One-time authentication tokens produce a series of unpredictable one-time passcodes (OTPs) as second authentication factors for the authentication of users to remote servers. One-time authentication tokens implement the general solution concept of second factor authentication, thus offering stronger user authentication. Passcodes are typically generated in an unpredictable manner by extracting pseudorandomness from an initial seed, that is stored at the token and shared with the server. Thus, the security of one-time authentication tokens is based on the secrecy and protection of the token's seed, in particular, against an attacker that directly compromises the server, either ephemerally to get the secret seed or permanently to tamper with the verification process.
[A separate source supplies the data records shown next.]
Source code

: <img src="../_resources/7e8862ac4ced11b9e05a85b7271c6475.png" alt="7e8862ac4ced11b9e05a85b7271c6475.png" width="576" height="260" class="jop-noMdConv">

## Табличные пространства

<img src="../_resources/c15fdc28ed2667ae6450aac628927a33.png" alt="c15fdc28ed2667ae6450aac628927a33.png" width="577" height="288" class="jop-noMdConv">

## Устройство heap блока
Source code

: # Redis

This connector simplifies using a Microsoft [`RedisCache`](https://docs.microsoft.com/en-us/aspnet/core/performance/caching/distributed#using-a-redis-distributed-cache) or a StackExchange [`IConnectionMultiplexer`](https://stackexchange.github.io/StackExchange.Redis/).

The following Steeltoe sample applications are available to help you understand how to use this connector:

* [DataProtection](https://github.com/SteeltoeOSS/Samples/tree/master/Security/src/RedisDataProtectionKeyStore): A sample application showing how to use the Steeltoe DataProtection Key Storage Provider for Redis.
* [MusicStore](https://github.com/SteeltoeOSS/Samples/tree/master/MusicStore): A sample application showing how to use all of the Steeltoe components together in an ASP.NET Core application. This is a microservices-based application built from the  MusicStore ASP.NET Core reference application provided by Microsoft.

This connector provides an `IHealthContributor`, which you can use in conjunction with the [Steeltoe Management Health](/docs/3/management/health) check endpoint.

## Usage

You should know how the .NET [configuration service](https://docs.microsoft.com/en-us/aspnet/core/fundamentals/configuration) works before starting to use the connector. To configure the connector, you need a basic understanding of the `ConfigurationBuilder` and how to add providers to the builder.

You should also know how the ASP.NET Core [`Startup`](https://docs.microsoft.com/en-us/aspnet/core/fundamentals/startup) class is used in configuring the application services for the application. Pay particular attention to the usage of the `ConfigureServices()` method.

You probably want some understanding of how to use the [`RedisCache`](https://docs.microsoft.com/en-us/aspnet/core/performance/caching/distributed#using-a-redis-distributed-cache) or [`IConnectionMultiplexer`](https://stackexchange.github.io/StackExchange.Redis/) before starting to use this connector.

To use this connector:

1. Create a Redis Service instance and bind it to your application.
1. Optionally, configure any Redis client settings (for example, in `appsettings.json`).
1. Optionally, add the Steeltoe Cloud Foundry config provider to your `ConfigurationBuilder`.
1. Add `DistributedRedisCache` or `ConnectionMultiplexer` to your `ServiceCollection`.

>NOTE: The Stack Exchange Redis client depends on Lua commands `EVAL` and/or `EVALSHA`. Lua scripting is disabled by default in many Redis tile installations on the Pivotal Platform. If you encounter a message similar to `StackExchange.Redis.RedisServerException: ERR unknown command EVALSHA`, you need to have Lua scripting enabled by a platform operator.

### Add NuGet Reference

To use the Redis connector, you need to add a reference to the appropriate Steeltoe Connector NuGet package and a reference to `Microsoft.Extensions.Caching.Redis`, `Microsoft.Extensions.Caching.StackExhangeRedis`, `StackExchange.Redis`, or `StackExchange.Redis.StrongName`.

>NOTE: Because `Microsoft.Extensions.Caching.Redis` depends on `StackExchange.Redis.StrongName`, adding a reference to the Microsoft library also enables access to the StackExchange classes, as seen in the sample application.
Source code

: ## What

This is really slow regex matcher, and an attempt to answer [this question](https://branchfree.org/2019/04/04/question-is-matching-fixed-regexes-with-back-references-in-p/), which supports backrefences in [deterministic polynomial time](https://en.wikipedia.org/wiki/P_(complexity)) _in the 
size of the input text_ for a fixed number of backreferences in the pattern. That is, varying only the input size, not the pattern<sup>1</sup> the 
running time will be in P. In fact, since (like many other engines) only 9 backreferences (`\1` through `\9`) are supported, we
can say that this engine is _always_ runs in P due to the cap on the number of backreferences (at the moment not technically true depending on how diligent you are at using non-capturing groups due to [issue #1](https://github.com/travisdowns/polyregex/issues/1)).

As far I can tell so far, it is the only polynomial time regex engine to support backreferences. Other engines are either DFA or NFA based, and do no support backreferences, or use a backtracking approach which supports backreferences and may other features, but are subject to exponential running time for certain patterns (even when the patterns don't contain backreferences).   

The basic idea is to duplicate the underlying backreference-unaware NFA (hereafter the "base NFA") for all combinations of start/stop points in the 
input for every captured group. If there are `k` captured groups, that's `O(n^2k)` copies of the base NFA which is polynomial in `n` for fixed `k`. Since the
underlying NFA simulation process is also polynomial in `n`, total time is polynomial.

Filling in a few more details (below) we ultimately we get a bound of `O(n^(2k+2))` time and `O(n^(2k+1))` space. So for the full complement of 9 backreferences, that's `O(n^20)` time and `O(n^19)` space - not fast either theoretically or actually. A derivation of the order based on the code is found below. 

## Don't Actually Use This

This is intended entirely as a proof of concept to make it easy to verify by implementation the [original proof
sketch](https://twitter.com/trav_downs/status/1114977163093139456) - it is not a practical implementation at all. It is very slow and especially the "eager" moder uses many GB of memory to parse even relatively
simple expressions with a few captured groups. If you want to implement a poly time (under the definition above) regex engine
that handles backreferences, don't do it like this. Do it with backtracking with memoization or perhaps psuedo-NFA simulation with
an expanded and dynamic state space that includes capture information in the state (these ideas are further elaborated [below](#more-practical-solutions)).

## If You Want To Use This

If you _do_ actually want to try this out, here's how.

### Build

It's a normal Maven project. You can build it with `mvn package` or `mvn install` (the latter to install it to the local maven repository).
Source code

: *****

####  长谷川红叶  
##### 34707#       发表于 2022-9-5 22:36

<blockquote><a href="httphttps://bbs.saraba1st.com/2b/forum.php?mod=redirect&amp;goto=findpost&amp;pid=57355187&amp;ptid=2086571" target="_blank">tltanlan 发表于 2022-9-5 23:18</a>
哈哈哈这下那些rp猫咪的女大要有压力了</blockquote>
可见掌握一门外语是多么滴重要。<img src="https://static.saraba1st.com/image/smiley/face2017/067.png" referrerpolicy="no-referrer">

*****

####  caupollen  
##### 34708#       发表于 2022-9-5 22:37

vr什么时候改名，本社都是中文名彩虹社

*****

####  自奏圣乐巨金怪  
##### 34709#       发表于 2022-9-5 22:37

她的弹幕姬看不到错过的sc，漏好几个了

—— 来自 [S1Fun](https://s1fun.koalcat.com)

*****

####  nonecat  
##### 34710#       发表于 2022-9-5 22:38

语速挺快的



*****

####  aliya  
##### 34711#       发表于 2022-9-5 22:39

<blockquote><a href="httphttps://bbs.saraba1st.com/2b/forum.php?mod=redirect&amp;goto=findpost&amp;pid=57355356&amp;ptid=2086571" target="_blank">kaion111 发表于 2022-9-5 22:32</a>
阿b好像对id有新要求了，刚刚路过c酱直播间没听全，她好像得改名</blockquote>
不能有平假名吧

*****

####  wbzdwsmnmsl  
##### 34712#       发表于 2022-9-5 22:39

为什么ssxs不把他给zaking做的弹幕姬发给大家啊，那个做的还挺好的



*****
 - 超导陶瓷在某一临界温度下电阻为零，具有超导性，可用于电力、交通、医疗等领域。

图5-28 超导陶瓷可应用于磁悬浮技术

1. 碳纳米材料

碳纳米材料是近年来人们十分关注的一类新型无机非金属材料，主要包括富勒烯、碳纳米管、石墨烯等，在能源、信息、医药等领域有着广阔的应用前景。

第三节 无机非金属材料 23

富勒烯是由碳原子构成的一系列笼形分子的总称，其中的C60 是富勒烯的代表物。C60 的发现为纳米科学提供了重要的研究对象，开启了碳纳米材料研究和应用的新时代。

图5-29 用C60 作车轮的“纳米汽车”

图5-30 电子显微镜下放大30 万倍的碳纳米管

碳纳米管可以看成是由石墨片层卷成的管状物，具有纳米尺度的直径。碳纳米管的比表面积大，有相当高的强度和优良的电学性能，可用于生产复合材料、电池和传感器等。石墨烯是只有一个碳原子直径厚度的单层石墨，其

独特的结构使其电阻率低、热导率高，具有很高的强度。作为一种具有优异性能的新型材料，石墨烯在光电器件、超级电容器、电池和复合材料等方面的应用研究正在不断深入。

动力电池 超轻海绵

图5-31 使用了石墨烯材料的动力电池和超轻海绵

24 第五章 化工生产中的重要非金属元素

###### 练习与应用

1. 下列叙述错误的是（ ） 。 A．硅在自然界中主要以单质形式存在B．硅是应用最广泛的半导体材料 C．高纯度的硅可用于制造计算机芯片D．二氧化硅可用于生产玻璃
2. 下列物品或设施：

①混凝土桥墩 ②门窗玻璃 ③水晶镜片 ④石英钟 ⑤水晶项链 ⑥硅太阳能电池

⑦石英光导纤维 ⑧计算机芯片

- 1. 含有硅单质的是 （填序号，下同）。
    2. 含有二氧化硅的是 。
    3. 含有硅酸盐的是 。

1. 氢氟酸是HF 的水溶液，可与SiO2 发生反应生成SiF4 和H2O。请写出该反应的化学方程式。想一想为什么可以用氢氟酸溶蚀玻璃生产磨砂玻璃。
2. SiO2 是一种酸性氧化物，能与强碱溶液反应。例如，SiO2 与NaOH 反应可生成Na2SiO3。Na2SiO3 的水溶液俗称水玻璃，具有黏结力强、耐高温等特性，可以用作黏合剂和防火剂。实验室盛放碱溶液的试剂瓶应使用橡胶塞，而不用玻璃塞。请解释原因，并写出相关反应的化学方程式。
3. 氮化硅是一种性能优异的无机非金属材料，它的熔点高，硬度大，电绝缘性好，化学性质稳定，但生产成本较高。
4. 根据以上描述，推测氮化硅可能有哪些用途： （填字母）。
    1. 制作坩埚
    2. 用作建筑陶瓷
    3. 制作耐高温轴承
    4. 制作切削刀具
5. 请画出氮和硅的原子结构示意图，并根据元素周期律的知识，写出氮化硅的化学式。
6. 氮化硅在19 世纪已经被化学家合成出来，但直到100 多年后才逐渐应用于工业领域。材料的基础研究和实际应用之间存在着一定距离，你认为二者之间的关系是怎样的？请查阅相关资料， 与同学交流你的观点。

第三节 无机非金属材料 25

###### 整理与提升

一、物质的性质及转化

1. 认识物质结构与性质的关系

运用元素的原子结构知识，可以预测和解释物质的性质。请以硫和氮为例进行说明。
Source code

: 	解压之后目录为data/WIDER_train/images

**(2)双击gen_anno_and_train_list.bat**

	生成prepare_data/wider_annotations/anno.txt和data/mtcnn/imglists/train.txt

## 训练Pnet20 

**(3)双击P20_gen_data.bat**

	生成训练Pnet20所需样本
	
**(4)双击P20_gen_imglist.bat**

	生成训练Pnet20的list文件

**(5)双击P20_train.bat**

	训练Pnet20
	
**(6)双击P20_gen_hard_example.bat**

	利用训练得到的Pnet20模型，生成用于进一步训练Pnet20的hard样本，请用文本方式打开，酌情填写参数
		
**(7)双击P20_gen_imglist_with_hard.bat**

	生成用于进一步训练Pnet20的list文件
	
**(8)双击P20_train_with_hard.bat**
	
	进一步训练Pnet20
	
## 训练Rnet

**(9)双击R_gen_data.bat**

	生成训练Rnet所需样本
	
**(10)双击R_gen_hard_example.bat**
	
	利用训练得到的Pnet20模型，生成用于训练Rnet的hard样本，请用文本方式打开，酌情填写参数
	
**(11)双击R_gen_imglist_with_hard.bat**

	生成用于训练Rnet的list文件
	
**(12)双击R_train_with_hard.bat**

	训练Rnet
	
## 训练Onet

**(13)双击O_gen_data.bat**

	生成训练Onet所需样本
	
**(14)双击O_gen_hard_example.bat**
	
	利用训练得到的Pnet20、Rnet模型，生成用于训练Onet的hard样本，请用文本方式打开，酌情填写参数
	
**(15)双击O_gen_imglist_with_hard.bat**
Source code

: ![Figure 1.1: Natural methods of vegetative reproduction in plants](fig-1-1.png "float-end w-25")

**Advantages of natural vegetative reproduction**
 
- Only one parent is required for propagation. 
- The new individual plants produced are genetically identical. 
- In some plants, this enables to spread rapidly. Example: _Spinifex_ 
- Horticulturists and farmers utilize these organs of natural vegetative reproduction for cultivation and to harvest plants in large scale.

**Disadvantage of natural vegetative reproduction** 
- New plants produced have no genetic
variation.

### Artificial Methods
Split-server verification employs at least two verification servers, each keeping a distinct secret state, as well as distributed cryptography to implement a joint user-authentication protocol that tolerates certain compromise of one or more servers. See, for example, U.S. Pat. No. 7,725,730. Similar split-server OTP verification protocols have been proposed to make one-time authentication tokens resilient to certain type of server-side attacks. U.S. patent application Ser. No. 13/404,737, filed Feb. 24, 2012, entitled “Method and Apparatus for Authenticating, a User Using Multi-Server One-Time Passcode Verification,” (now U.S. Pat. No. 9,118,661), employs cryptography, and U.S. patent application Ser. No. 13/795,801, filed Mar. 12, 2013, entitled “Distributed Cryptography Using Distinct Value Sets Each Comprising at Least One Obscured Secret Value,” does not support an auxiliary channel (for a discussion of auxiliary channels, see, for example, U.S. patent application Ser. No. 13/404,780, filed Feb. 24, 2012, entitled “Method and Apparatus for Embedding Auxiliary Information in One-Time Passcode Authentication Tokens” (now U.S. Pat. No. 8,984,609)).
A need therefore exists for efficient multi-server OTP verification protocols that are compatible with the existence of an auxiliary channel, while providing high levels of server-side security.